Rushford is a town in Winnebago County, Wisconsin, United States. The population was 1,623 at the 2020 census. The unincorporated communities of Eureka, Island Park, and Waukau are located in the town. The ghost town of Delhi was located in the town.

==Geography==
According to the United States Census Bureau, the town has a total area of 92.1 sqkm, of which 90.1 sqkm is land and 2.0 sqkm, or 2.14%, is water.

==Demographics==
As of the census of 2000, there were 1,471 people, 549 households, and 409 families residing in the town. The population density was 42.0 people per square mile (16.2/km^{2}). There were 594 housing units at an average density of 16.9 per square mile (6.5/km^{2}). The racial makeup of the town was 98.44% White, 0.07% African American, 0.14% Native American, 0.07% Asian, 0.34% from other races, and 0.95% from two or more races. Hispanic or Latino of any race were 1.36% of the population.

There were 549 households, out of which 32.1% had children under the age of 18 living with them, 65.9% were married couples living together, 4.7% had a female householder with no husband present, and 25.5% were non-families. 20.0% of all households were made up of individuals, and 7.7% had someone living alone who was 65 years of age or older. The average household size was 2.68 and the average family size was 3.13.
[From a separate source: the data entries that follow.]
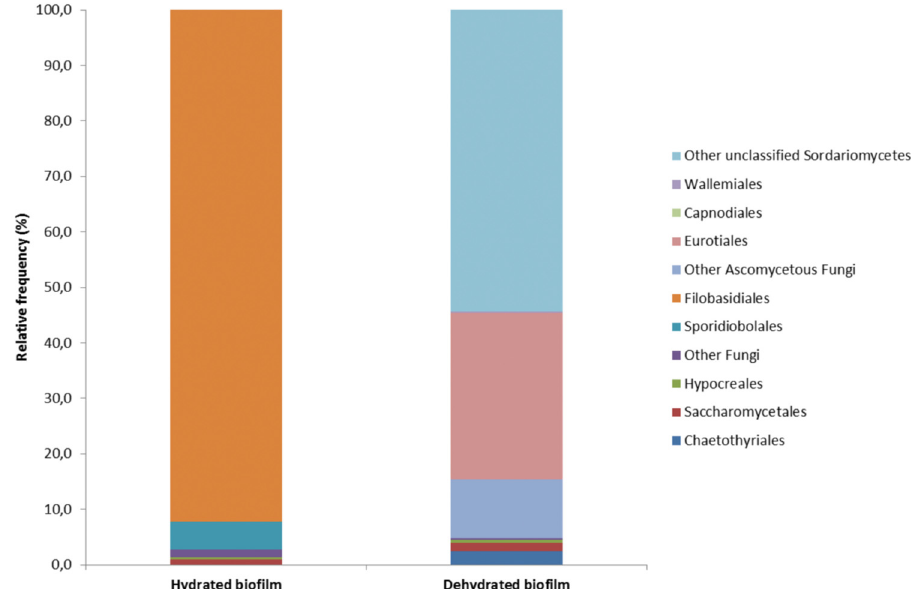
Fig 4. Orders of fungi identified from the hydrated and dehydrated biofilms. Left : The hydrated biofilm samples contained six different orders of fungi, as mainly Filobasidiales (especially genus Cryptococcus ; Basidiomycota ), Sporidiobolales (genus Rhodotorula ; Basidiomycota ) and Saccharomycetales (genus ’ s Saccharomyces , Hanseniaspora , Debaryomyces ; all belong to the Ascomycota ). Right : The dehydrated biofilms contained nine different orders of fungi, as mainly Hypocreales (including different moulds and genus Fusarium ; Ascomycota ), Eurotiales (genus ’ s Aspergillus , Penicillium , Talaromyces ; all belong to the Ascomycota ) and Xylariales (genus Hansfordia ; Ascomycota ). Both hydrated and dehydrated biofilms contained Chaerothyriales ( E . dermatitidis ) (0.07%, 1.77%, respectively) and Sordariomycetes ( F . dimerum ) (0.3%, 0.35%,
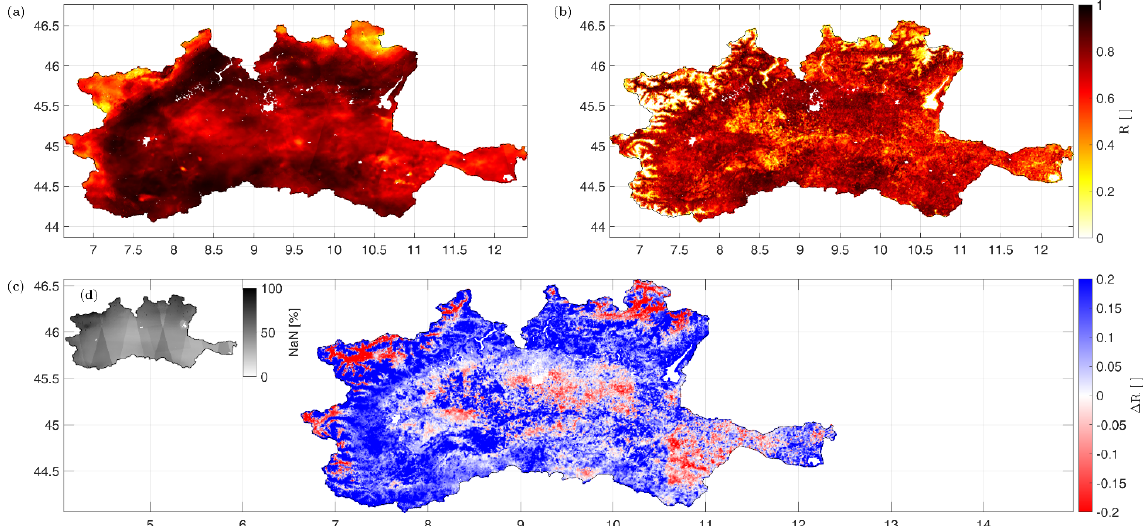
Figure A2. Spatial Pearson’s correlation (R) between the 30d accumulated rainfall derived from MCM and the application of the parame- terized SM2RAIN to ASCAT (a) and to S1-RT1 (b) SM products, only considering the periods for which all three products are available. Panel (c) shows the difference between ASCAT and S1-RT1 correlation maps, while panel (d) shows the percentage of invalid images per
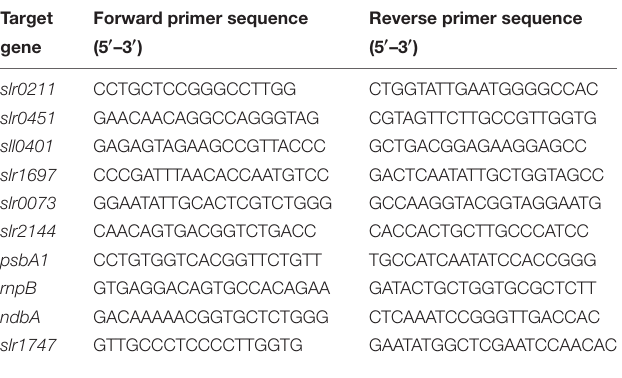
TABLE 1 | Primer sequences for quantitative real-time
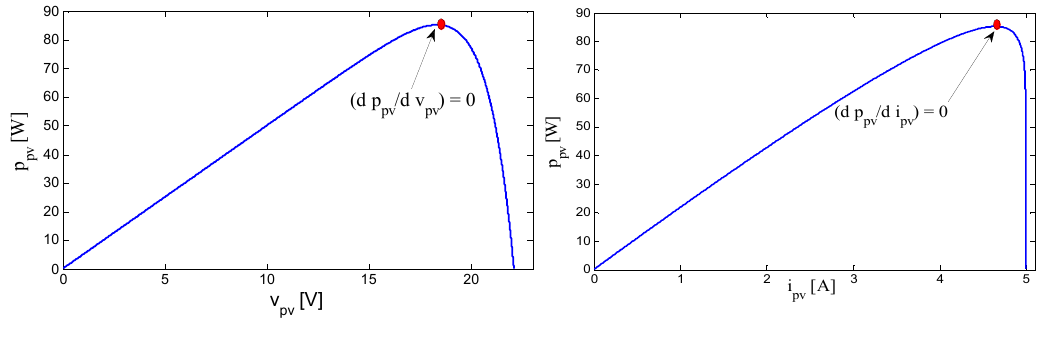
Figure 4. Power curves of a PV module.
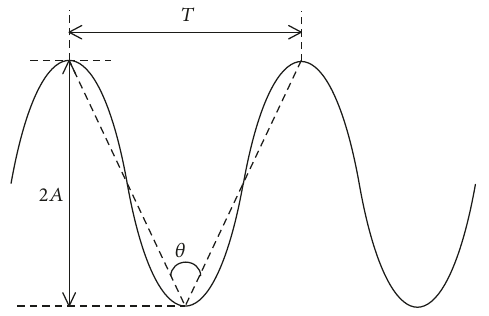
Figure 8: Sinusoidal surface structure.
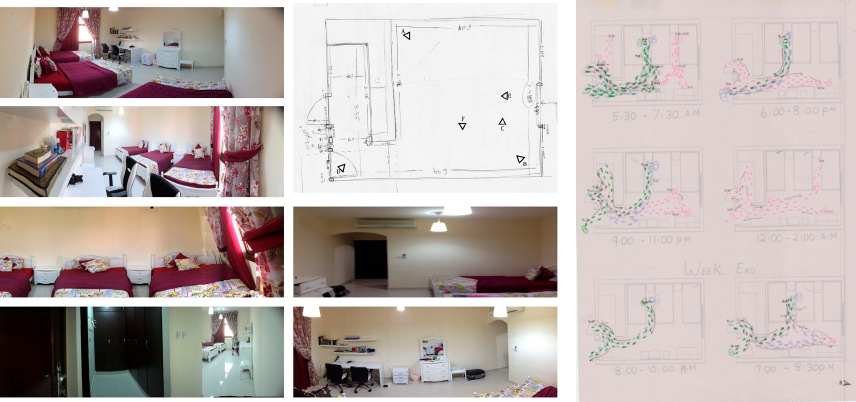
Figure 1. Communication of the bedroom space, and movement ‐ time analysis.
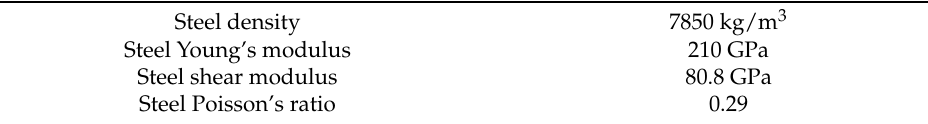
Table 2. Properties of the steel used for the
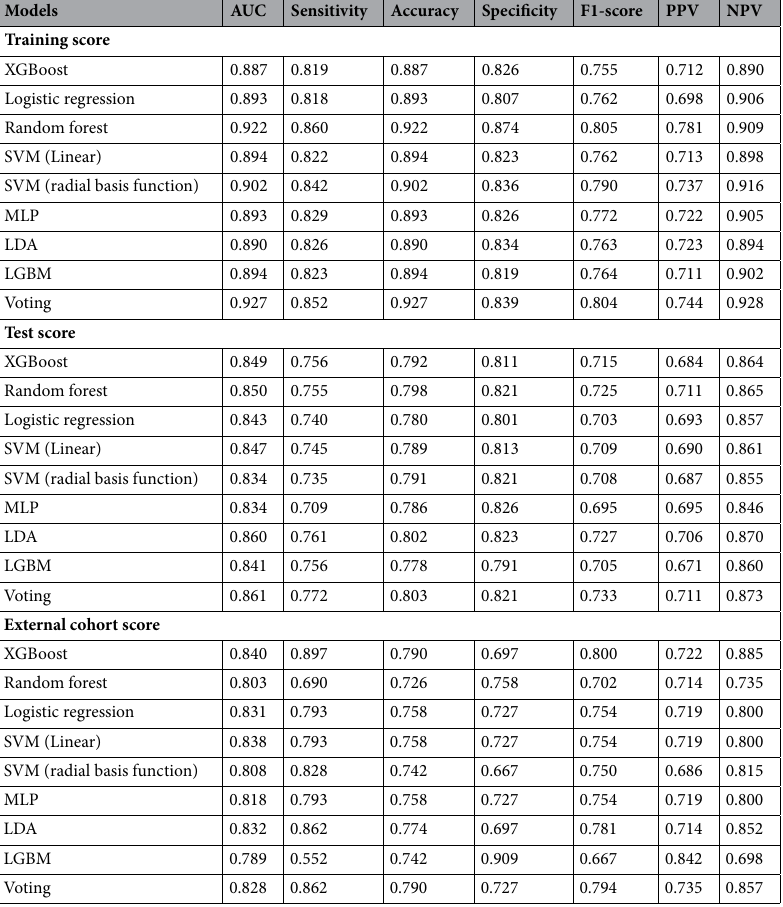
Table 2. Prehospital diagnostic algorithms for acute coronary syndrome using 43 features. AUC (area under the receiver operating characteristic curve), LDA (linear discriminant analysis), LGBM (light gradient boosting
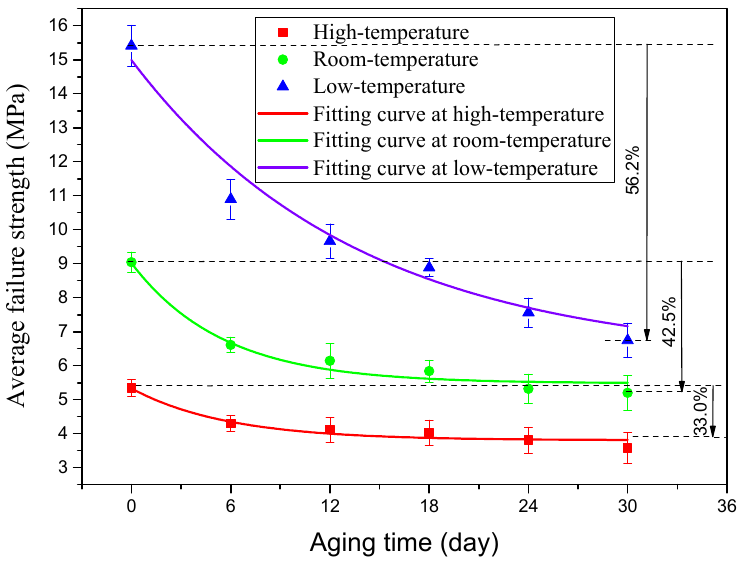
Figure 11. Fitting curves of average failure strength of TASJ. Table 3. Fitting function expressions and fitting accuracy R 2 .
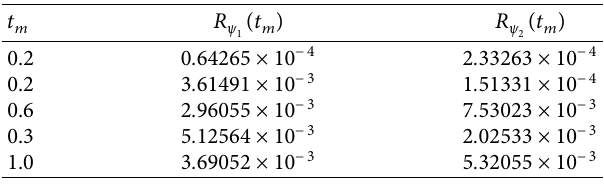
( t ) and ψ 1 ( t ) and R ( t ) for example 1. m m ψ 1 ψ 2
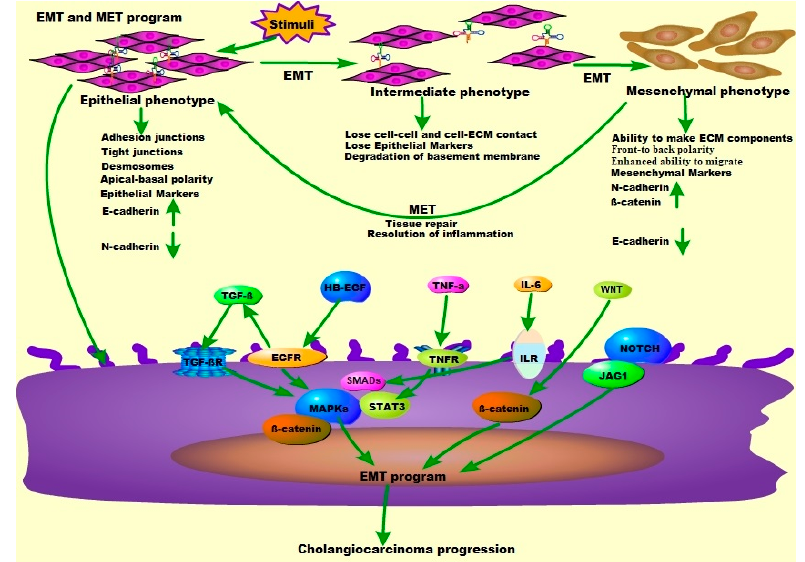
Figure 3. Schematic diagram of the EMT and MET progress in the CCA program . Healthy epithelial cells have a tight junction between the apical-basal polarity and interaction with the basement membrane. These cells express markers of epithelial cell lines such as the adhesive connexin E-cadherin. After stimulation, epithelial cells undergo EMT progression (EMT-induced EMT-TFs results in downregulation), lose cell to cell and cell–ECM connections, lose epithelial markers, express interstitial markers (N-CADHERIN, β -CATENIN), obtain front–back polarity, and enhance migration. During tissue repair or inflammation regression, MET is initiated, and the cells reacquire their epithelial phenotype. Cytokines (TGF- β , TNF- α , and IL-6), tyrosine kinase receptors (EGF, HB-EGF), and their receptors (TGF β R, EGFR, TNFR, and ILR) involved in developmental processes play a key role in the induction of the EMT program by activating intracellular signaling pathways (including MAPKs, IL-6/STAT3, NOTCH/JAG1, and WNT), involved in CCA progression and metastasis. 4. Tumor-Associated Macrophages (TAMs) and Cancer Associated Fibroblasts (CAFs) Macrophages and fibroblasts are the main components of infiltrating stromal cells, called tumor- associated macrophages (TAMs) and cancer-associated fibroblasts (CAFs), respectively. CAFs are a heterogeneous cell population; every tumor type consists of tumor- and tissue-specific CAF subpopulations [114–116]. Different markers have been used to identify these subgroups including α -smooth muscle actin ( α -SMA), fibroblast-specific protein 1 (FSP1), fibroblast activation protein (FAP), and neuron glial antigen-2 (NG2) [116,117]. In human CCA, hepatic stellate cells (HSCs) are thought to be the dominant cellular source of CAFs [118], whilst other studies suggest that CCA- associated CAFs might be derived from portal fibroblasts (PFs) and from bone marrow derived fibrocytes (BMDFs) [119–121]. Activation of CAFs is associated with an invasive phenotype of the tumor in CCA [122]. TAMs and CAFs have also been reported to be involved in tumor progression [56,123,124] as well as in the RAS, MAPK, and MET signaling cascades. On the other hand, TAMs can promote the secretion of tumor growth-promoting factors such as TNF- α , IL6, TGF- β , PDGFR, and VEGFR, among others. These factors can usually act on EMT, promoting tumor growth, and metastasis in CCA [56,125–127]. Cadamuro et al. [56] suggest that CCA cells recruit CAFs by secreting platelet-derived growth factor D (PDGF-D), promoting CCA cell migration through PDGFR- β , RHO-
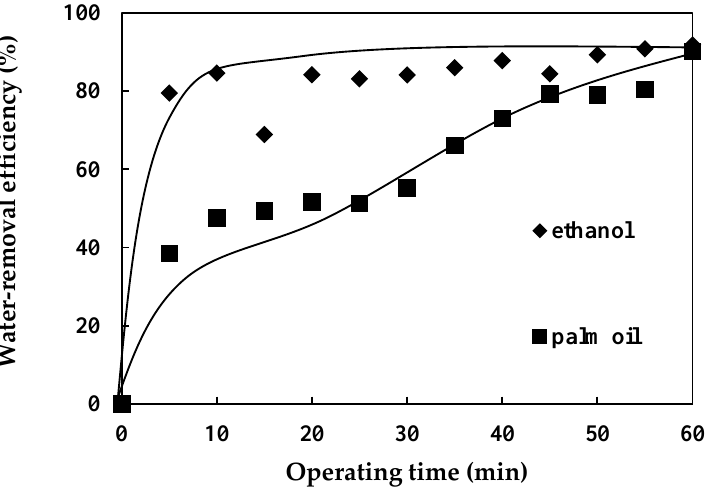
Figure 8. Comparison of the changes in water-removal efficiency with operating time between palm oil and ethanol by molecular sieves with rotary shaking.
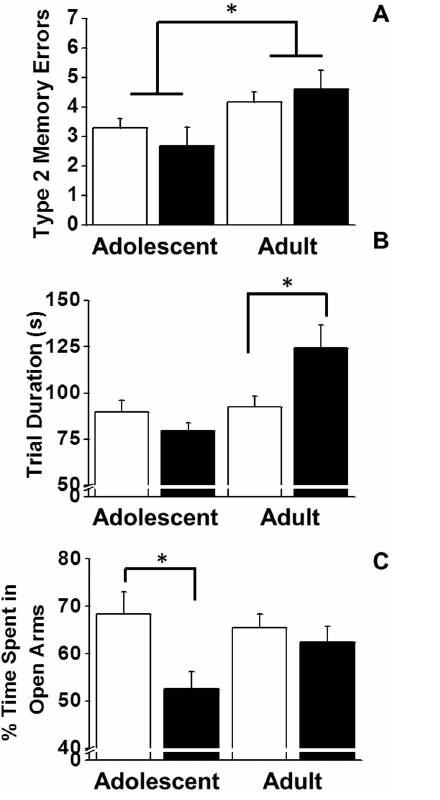
Figure 4. Effects of chronic intermittent ethanol (black bars) or saline (white bars) exposure during adolescence or adulthood after the 6 h delay in DNMTP. Data on type2 working memory errors (panel, A), trial duration (panel, B) and%time spent in the open arms (panel C) are expressed as group mean 6 SEM (n=5 adolescent saline, n=5 adolescent CIE, n=5 young adult saline, n=7 young adult CIE, n=6 adult saline, n=6 adult CIE). Asterisk denotes a significant age difference when collapsed over treatment (panel A) and a significant difference between animals treated in adulthood with ethanol vs. saline (panel B). ( Post-hoc t-test, p , 0.05).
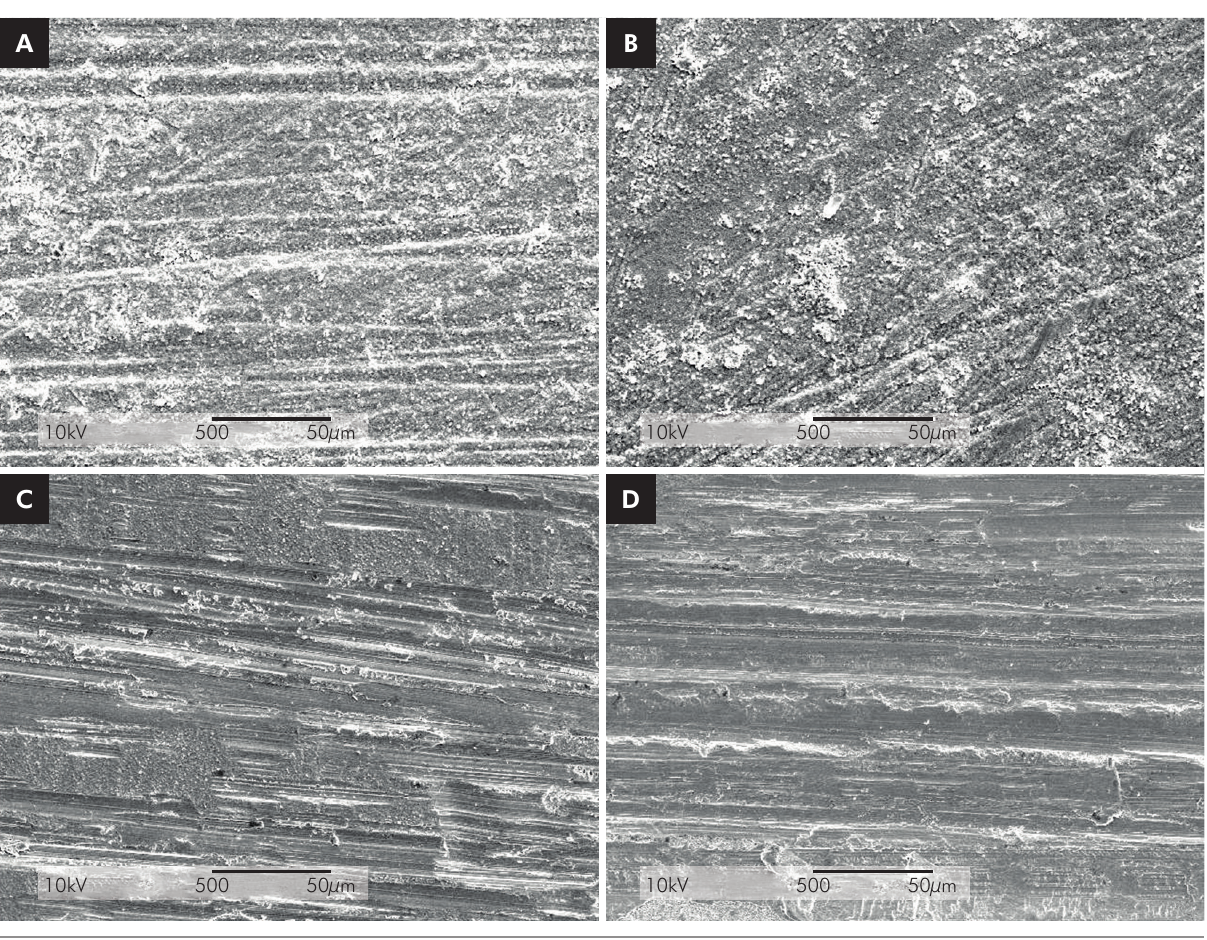
Figure 1. Representative images (SEM - 500×) showing surface topography. Scratches can be noted for ground samples, while no relevant alteration is observed for aged samples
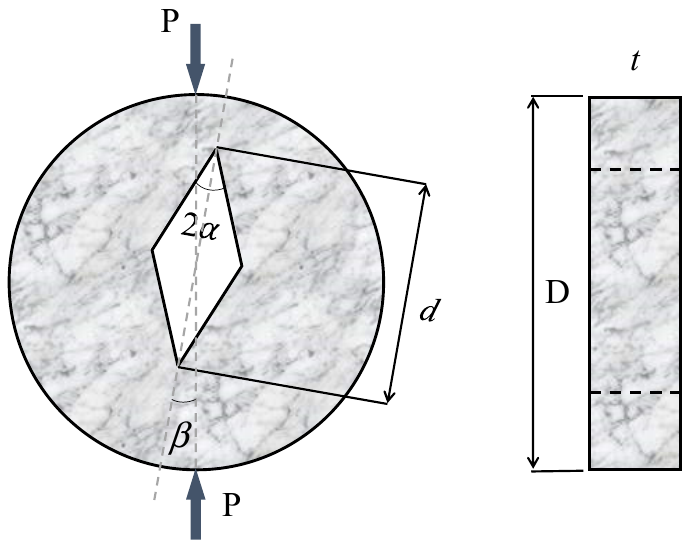
Figure 1. Schematic of SVNBD samples under mixed mode I/II loading.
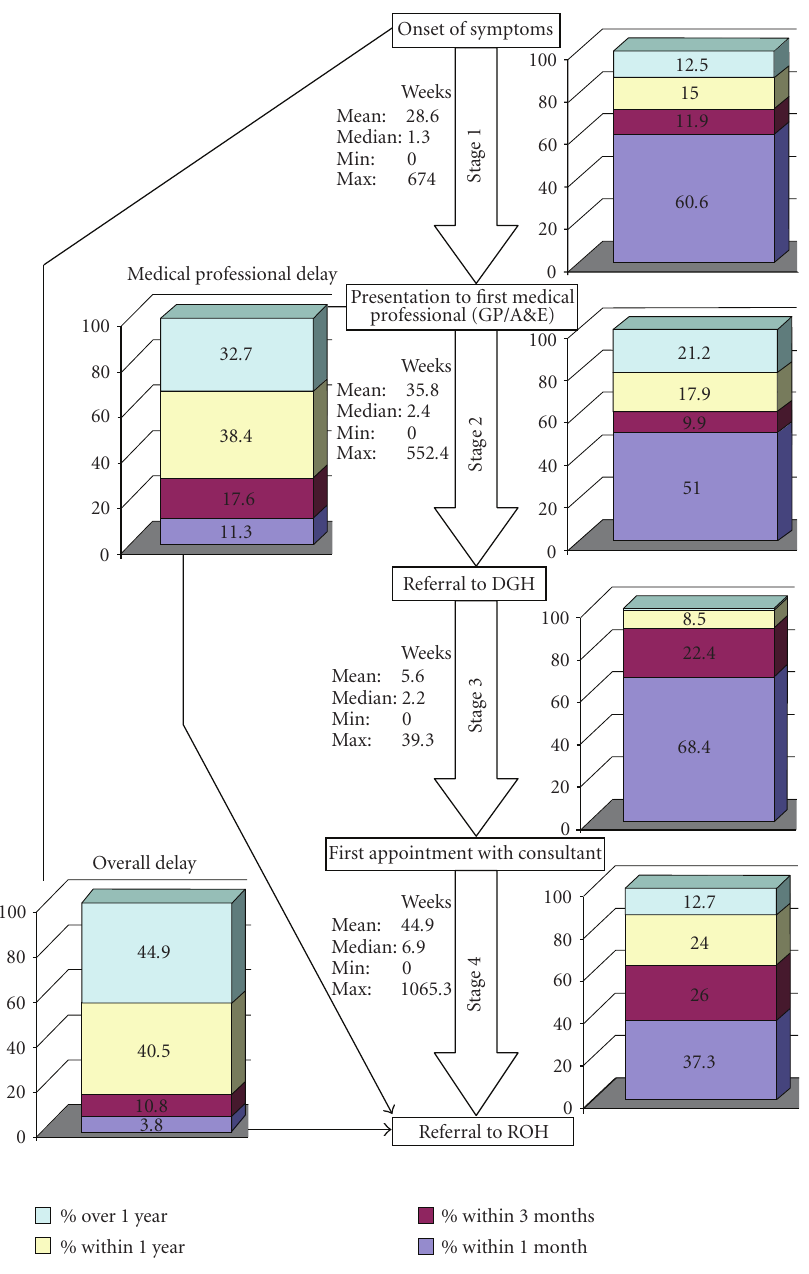
Figure 3: Flow chart of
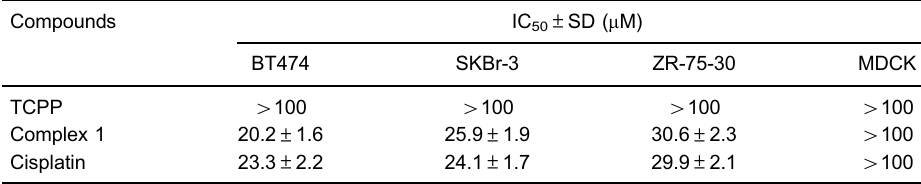
Table 3. Growth inhibitory effects of complex 1 and TCPP on BT474, SKBr-3, ZR-75-30 and MDCK cell lines.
In the town, the population was spread out, with 25.4% under the age of 18, 7.1% from 18 to 24, 29.8% from 25 to 44, 26.0% from 45 to 64, and 11.8% who were 65 years of age or older. The median age was 38 years. For every 100 females, there were 106.9 males. For every 100 females age 18 and over, there were 104.9 males.

The median income for a household in the town was $45,990, and the median income for a family was $52,614. Males had a median income of $34,038 versus $22,222 for females. The per capita income for the town was $20,768. About 1.5% of families and 2.3% of the population were below the poverty line, including 1.2% of those under age 18 and 3.1% of those age 65 or over.